If I try to put a route with no GW , it would give me an error message !
If I try to put a route with GW the pptp interface it just wont work !

Well is there anybody that really knows how the things work ?

I am asking again please help me … or should I write to support ?
Recenly I’ve purchased level 6 for my main box , may be this makes sense ?

If you actually read the information at the link I gave you, you will find the information IS there. There are worked examples on how to setup a PPTP connection INCLUDING information on what routes to setup.

Here is the line that should work for your setup.

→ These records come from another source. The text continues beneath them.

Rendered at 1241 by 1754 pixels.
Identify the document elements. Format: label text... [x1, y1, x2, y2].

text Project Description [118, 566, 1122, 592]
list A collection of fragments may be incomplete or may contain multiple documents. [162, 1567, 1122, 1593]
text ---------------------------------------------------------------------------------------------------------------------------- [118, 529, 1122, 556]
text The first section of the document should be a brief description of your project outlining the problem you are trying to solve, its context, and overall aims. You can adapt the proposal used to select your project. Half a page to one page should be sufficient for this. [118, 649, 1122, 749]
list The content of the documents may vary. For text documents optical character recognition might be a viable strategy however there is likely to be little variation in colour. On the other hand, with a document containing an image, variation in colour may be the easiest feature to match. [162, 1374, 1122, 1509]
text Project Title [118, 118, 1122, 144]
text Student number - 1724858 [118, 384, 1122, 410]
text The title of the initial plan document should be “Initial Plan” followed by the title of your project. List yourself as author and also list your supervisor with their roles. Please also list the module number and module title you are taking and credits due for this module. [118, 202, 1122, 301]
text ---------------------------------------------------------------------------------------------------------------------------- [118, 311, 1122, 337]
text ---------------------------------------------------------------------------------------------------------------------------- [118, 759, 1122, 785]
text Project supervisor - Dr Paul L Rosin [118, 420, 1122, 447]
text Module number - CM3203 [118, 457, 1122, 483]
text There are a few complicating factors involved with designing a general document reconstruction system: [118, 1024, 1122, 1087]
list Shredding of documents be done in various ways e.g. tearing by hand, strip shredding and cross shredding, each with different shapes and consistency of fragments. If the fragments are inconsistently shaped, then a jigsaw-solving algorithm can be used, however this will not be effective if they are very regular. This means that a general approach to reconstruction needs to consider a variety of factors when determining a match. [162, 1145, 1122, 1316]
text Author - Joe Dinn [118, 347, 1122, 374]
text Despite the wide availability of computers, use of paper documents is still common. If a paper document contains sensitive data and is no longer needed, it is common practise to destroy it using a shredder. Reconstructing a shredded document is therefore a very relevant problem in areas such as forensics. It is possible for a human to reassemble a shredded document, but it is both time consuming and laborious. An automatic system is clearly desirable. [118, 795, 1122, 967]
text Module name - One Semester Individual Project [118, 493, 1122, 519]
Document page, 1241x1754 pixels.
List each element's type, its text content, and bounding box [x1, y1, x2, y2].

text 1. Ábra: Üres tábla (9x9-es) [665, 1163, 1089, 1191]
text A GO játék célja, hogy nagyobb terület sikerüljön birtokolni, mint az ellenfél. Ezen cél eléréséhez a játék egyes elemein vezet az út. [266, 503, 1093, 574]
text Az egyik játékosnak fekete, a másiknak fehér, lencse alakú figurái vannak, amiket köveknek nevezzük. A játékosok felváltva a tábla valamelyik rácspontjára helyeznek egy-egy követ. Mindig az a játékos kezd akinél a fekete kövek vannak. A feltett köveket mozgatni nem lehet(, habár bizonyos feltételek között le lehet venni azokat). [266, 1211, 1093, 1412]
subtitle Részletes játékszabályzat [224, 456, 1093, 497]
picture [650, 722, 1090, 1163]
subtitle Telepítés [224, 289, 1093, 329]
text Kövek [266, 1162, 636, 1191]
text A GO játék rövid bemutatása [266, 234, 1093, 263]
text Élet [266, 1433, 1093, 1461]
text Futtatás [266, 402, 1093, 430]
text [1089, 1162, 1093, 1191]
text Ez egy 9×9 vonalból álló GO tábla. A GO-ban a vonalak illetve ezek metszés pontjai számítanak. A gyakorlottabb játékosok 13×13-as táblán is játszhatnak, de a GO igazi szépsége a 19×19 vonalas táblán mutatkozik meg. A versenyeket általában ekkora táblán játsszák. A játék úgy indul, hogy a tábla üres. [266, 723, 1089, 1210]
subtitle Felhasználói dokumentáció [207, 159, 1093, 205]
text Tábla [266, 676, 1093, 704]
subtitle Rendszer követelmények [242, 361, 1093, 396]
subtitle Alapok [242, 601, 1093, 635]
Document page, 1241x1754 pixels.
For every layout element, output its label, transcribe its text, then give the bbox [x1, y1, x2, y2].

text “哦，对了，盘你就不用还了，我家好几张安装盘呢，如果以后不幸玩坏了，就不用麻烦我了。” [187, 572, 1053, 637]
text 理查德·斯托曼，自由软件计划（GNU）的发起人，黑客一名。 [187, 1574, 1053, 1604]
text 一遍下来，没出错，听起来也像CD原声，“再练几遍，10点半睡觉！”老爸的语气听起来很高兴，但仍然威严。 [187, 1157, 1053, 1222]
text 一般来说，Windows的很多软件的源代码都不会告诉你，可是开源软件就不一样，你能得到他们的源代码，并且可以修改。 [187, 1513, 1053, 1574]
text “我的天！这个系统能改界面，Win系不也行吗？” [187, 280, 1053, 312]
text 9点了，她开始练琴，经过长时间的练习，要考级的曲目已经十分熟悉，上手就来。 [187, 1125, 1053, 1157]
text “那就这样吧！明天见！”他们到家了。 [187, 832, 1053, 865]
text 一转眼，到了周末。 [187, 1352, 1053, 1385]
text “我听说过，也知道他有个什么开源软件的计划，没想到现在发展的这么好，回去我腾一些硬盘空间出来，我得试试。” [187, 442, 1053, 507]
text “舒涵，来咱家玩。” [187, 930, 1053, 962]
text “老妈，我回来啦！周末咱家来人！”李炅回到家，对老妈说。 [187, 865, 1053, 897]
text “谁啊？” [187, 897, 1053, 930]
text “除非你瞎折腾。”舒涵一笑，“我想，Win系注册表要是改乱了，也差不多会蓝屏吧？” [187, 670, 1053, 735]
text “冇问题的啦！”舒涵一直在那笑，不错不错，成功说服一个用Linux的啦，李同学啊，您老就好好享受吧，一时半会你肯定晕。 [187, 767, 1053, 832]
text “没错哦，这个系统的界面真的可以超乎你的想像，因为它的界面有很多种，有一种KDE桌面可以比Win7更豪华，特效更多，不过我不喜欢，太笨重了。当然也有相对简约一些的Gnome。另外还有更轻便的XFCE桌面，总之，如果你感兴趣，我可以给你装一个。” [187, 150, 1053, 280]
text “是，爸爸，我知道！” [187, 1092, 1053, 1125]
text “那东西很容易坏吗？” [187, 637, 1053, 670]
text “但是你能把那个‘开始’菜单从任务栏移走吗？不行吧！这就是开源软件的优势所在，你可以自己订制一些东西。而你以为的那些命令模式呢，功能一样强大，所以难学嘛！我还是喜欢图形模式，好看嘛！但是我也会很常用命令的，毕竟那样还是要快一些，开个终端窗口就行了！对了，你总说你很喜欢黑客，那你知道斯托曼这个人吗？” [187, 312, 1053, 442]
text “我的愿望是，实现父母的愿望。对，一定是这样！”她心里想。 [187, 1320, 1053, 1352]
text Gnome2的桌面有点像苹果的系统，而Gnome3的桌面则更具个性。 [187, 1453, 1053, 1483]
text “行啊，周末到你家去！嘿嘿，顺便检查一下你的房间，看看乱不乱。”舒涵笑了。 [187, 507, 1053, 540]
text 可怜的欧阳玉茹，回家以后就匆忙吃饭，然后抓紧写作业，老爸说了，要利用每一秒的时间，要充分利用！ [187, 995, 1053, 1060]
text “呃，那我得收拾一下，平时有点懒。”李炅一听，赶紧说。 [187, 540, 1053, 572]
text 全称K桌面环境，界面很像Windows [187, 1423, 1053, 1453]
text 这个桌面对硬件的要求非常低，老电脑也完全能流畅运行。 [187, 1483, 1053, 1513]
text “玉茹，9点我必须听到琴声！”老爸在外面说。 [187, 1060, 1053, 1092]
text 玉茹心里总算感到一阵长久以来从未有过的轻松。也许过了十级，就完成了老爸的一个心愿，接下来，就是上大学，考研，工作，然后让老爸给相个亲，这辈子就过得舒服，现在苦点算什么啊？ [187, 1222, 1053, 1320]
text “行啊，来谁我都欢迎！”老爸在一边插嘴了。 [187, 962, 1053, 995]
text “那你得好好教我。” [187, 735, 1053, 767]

/ip route add dst-address 192.168.0.0/16 gateway 192.168.250.40

You don’t say what equipment is at the server end, but it is likely you’ll need to add a route there to route packets back to the local network.

Also the client end network must NOT be anything 192.168.x.x otherwise it won’t work. Local network needs to be 10.x.x.x or 172.16.x.x. Alternatively you need to alter the netmask at the server end to free up some 192.168.x.x address space.

I’m currently trying to get my PPTP connection working, so some of this information is subject to verification.

If it still doesn’t work for you, you’ll need to give more details, e.g. local address ranges, what is the server end, an MT router or some other PPTP server?



Regards

Chris Macneill

Thank you Chris, my local pptp is working as a charm , got no problems with it !

The only thing not working is a pptp for a client’s office which connects to another country … which makes not possible any changes on the remote site

and about the example route you give me … yes it was the first thing i tried but it daoes not work … even if it is strange to you

we need an expert here

I’ve been working on IP networks for over 17 years, so I’m not exactly a novice and although modesty prohibits me from calling myself an expert, others have mentioned the title guru from time to time.

With MikroTik you learn something new everyday.

I’ve got my PPTP connection working, basically MT seems to work the opposite way round to what you might expect.

The gateway address is the IP address of the server, not the client end.

So in your case the following should work:-

/ip route add dst-address 192.168.0.0/16 gateway 192.168.0.7

However, this assumes the client end network is NOT 192.168.x.x and that a route has been entered into the server with a gateway of 192.168.250.40 to route back to the client network.

Thank you cmacnelly

/ip route add dst-address 192.168.0.0/16 gateway 192.168.0.7

This is very right …

Its just some times i am loosing concentration i have 4 routers and i made mistake by puting te route rull to another one !!!

Thanks again , sorry for not trusting you !!!